--- REQUIRED ACTION ---
Only lines with the word "second" are needed; collect each of them from the listing below.

--- PROVIDED MATERIAL ---
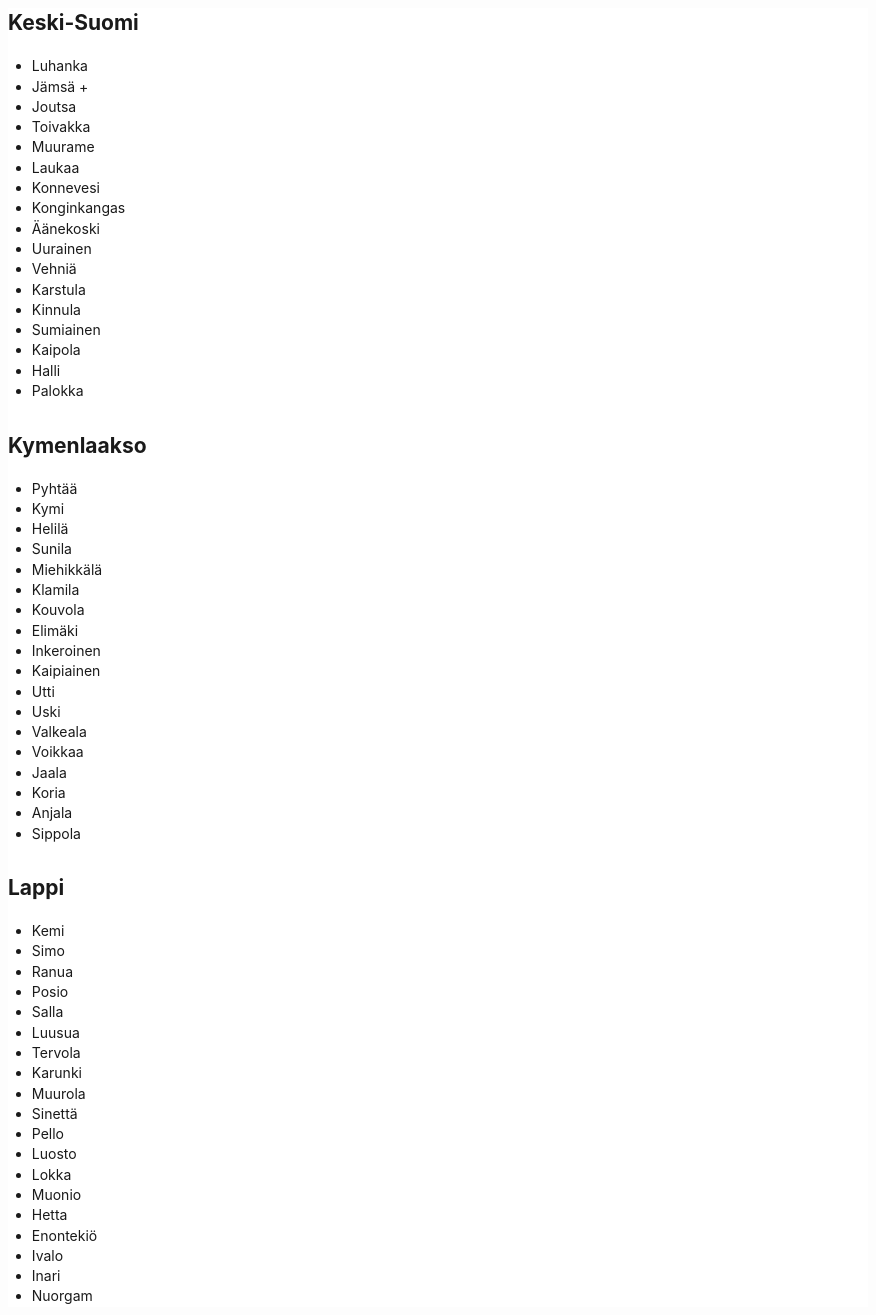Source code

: ## Keski-Suomi

* Luhanka
* Jämsä +
* Joutsa
* Toivakka
* Muurame
* Laukaa
* Konnevesi
* Konginkangas
* Äänekoski
* Uurainen
* Vehniä
* Karstula
* Kinnula
* Sumiainen
* Kaipola
* Halli
* Palokka

## Kymenlaakso

* Pyhtää
* Kymi
* Helilä
* Sunila
* Miehikkälä
* Klamila
* Kouvola
* Elimäki
* Inkeroinen
* Kaipiainen
* Utti
* Uski
* Valkeala
* Voikkaa
* Jaala
* Koria
* Anjala
* Sippola

## Lappi

* Kemi
* Simo
* Ranua
* Posio
* Salla
* Luusua
* Tervola
* Karunki
* Muurola
* Sinettä
* Pello
* Luosto
* Lokka
* Muonio
* Hetta
* Enontekiö
* Ivalo
* Inari
* Nuorgam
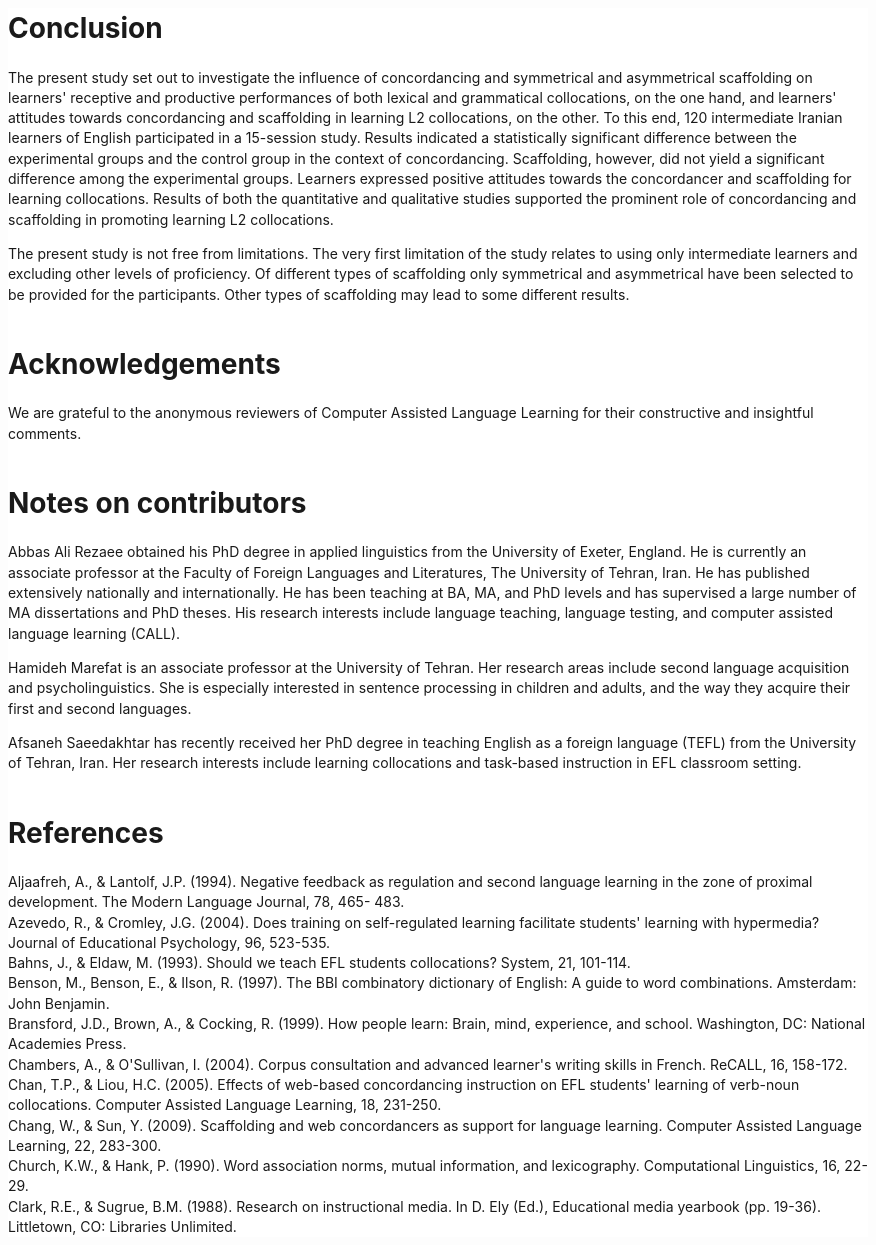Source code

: # Conclusion

The present study set out to investigate the influence of concordancing and symmetrical and asymmetrical scaffolding on learners' receptive and productive performances of both lexical and grammatical collocations, on the one hand, and learners' attitudes towards concordancing and scaffolding in learning L2 collocations, on the other. To this end, 120 intermediate Iranian learners of English participated in a 15-session study. Results indicated a statistically significant difference between the experimental groups and the control group in the context of concordancing. Scaffolding, however, did not yield a significant difference among the experimental groups. Learners expressed positive attitudes towards the concordancer and scaffolding for learning collocations. Results of both the quantitative and qualitative studies supported the prominent role of concordancing and scaffolding in promoting learning L2 collocations.

The present study is not free from limitations. The very first limitation of the study relates to using only intermediate learners and excluding other levels of proficiency. Of different types of scaffolding only symmetrical and asymmetrical have been selected to be provided for the participants. Other types of scaffolding may lead to some different results.

# Acknowledgements

We are grateful to the anonymous reviewers of Computer Assisted Language Learning for their constructive and insightful comments.

# Notes on contributors

Abbas Ali Rezaee obtained his PhD degree in applied linguistics from the University of Exeter, England. He is currently an associate professor at the Faculty of Foreign Languages and Literatures, The University of Tehran, Iran. He has published extensively nationally and internationally. He has been teaching at BA, MA, and PhD levels and has supervised a large number of MA dissertations and PhD theses. His research interests include language teaching, language testing, and computer assisted language learning (CALL).

Hamideh Marefat is an associate professor at the University of Tehran. Her research areas include second language acquisition and psycholinguistics. She is especially interested in sentence processing in children and adults, and the way they acquire their first and second languages.

Afsaneh Saeedakhtar has recently received her PhD degree in teaching English as a foreign language (TEFL) from the University of Tehran, Iran. Her research interests include learning collocations and task-based instruction in EFL classroom setting.

# References

Aljaafreh, A., & Lantolf, J.P. (1994). Negative feedback as regulation and second language learning in the zone of proximal development. The Modern Language Journal, 78, 465- 483.   
Azevedo, R., & Cromley, J.G. (2004). Does training on self-regulated learning facilitate students' learning with hypermedia? Journal of Educational Psychology, 96, 523-535.   
Bahns, J., & Eldaw, M. (1993). Should we teach EFL students collocations? System, 21, 101-114.   
Benson, M., Benson, E., & Ilson, R. (1997). The BBI combinatory dictionary of English: A guide to word combinations. Amsterdam: John Benjamin.   
Bransford, J.D., Brown, A., & Cocking, R. (1999). How people learn: Brain, mind, experience, and school. Washington, DC: National Academies Press.   
Chambers, A., & O'Sullivan, I. (2004). Corpus consultation and advanced learner's writing skills in French. ReCALL, 16, 158-172.   
Chan, T.P., & Liou, H.C. (2005). Effects of web-based concordancing instruction on EFL students' learning of verb-noun collocations. Computer Assisted Language Learning, 18, 231-250.   
Chang, W., & Sun, Y. (2009). Scaffolding and web concordancers as support for language learning. Computer Assisted Language Learning, 22, 283-300.   
Church, K.W., & Hank, P. (1990). Word association norms, mutual information, and lexicography. Computational Linguistics, 16, 22-29.   
Clark, R.E., & Sugrue, B.M. (1988). Research on instructional media. In D. Ely (Ed.), Educational media yearbook (pp. 19-36). Littletown, CO: Libraries Unlimited.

--- OUTPUT ---
Hamideh Marefat is an associate professor at the University of Tehran. Her research areas include second language acquisition and psycholinguistics. She is especially interested in sentence processing in children and adults, and the way they acquire their first and second languages.
Aljaafreh, A., & Lantolf, J.P. (1994). Negative feedback as regulation and second language learning in the zone of proximal development. The Modern Language Journal, 78, 465- 483.   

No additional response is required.